## Directive
Using the entries that follow, collect the lines where the word "version" appears.

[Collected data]
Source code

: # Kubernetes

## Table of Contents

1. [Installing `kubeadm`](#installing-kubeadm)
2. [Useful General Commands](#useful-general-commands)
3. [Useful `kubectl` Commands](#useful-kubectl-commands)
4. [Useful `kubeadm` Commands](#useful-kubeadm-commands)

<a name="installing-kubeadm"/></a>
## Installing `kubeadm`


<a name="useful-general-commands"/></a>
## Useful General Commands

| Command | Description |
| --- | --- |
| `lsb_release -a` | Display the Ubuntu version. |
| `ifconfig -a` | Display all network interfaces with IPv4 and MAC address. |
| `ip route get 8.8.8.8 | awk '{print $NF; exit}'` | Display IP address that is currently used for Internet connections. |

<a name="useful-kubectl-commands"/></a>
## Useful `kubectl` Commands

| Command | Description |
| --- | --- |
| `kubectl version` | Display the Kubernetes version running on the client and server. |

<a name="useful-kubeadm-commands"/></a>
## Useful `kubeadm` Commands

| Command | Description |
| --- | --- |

## Result below
| `lsb_release -a` | Display the Ubuntu version. |
| `kubectl version` | Display the Kubernetes version running on the client and server. |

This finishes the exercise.